*CONSIGNE 1*. D'après l'extrait sur le regroupement familial, quels articles de loi fixent les conditions que doit remplir l'étranger ?
*CONSIGNE 2*. Relevez tous les verbes conjugués à un mode personnel dans l'extrait sur le regroupement familial.
*CONSIGNE 3*. Rédigez la suite de l'extrait sur le regroupement familial, à partir de sa dernière phrase.

*EXTRAIT CHOISI*.
━━━━━━━━━━━━━━━━━━━━━━━━━━━━━━
Le regroupement familial est une procédure qui permet à un étranger résidant en France de manière régulière de faire venir sa famille auprès de lui. L’étranger qui souhaite se faire rejoindre par les membres de sa famille sur ce fondement devra remplir un certain nombre de conditions, cela en vertu des dispositions des articles L. 411-1 à L. 411-7 du Code de l’entrée et du séjour des étrangers et du droit d’asile. Parmi ces conditions existe celle du montant des ressources dont doit justifier le demandeur au regroupement familial.
━━━━━━━━━━━━━━━━━━━━━━━━━━━━━━
*DOCUMENTS DE TRAVAIL*.
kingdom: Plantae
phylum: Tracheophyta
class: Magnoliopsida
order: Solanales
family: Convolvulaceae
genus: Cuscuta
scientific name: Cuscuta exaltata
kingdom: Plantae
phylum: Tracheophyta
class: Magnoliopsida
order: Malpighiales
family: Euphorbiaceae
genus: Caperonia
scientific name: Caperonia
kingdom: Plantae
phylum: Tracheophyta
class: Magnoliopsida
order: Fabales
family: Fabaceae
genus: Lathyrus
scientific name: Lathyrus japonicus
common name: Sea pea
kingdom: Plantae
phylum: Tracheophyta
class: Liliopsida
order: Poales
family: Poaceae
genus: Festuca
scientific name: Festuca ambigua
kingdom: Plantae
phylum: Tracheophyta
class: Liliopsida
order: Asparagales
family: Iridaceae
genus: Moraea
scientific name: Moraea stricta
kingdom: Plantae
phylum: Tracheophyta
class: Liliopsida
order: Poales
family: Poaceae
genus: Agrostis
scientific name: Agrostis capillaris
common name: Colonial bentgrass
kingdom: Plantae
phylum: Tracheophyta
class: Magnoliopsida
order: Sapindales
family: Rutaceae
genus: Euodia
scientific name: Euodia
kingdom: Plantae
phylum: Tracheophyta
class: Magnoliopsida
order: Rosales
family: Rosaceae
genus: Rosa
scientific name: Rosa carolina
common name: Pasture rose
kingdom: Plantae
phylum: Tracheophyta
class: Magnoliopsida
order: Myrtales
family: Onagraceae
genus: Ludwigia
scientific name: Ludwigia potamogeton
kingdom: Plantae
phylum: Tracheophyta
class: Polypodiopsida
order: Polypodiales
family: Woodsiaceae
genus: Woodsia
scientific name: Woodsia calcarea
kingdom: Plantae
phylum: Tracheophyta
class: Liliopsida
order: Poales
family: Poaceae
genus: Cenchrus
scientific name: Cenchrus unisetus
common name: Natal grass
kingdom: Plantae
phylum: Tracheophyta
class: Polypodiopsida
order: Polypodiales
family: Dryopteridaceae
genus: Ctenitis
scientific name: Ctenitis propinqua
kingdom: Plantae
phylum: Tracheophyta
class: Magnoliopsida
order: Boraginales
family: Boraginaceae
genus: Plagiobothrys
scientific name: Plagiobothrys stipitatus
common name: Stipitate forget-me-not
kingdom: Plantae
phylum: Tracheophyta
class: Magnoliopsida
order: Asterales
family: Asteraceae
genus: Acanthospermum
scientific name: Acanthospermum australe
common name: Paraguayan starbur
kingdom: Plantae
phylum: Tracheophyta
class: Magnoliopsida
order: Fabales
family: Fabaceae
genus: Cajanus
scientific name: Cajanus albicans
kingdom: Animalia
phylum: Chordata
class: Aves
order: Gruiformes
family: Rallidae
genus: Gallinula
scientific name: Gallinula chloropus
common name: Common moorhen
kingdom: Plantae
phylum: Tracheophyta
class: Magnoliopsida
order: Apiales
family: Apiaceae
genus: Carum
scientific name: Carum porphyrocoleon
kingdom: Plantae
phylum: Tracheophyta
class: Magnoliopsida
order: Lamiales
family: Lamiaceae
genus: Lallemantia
━━━━━━━━━━━━━━━━━━━━━━━━━━━━━━
*RÉPONSE 1*. Les articles L. 411-1 à L. 411-7 du Code de l'entrée et du séjour des étrangers et du droit d'asile.

*RÉPONSE 2*. est, permet, souhaite, devra, existe, doit

*RÉPONSE 3*.
Contrairement aux Français, et comme l’a souligné la Haute Autorité de Lutte contre les Discriminations et pour l’Egalité dans sa délibération n° 2007-370 du 17 décembre 2007, un étranger souhaitant bénéficier d’une procédure de regroupement familial ne disposera pas de ressources suffisantes, cela malgré le fait qu’il ait une rémunération s’élevant au montant du Salaire Minimum Interprofessionnel de Croissance (SMIC). En effet, cette rémunération pourra être considéré comme insuffisante au regard de la taille de sa famille. Il existe en ce sens un système de modulation du montant des ressources en fonction de la taille de la famille du demandeur. Sur ce point, la Haute Autorité de Lutte contre les Discriminations et pour l’Egalité avait considéré qu’il s’agissait d’un élément discriminatoire et avait énoncé la chose suivante : « dans la mesure où le montant du SMIC est considéré comme suffisant pour que les Français puissent vivre dans des conditions acceptables, il est cohérent de considérer qu’il en est de même pour les étrangers ». Malgré cette affirmation, les juridictions, ainsi que l’Administration françaises considèrent comme insuffisantes des ressources dont le montant s’élève au SMIC dès lors que la famille du demandeur comporte quatre personnes.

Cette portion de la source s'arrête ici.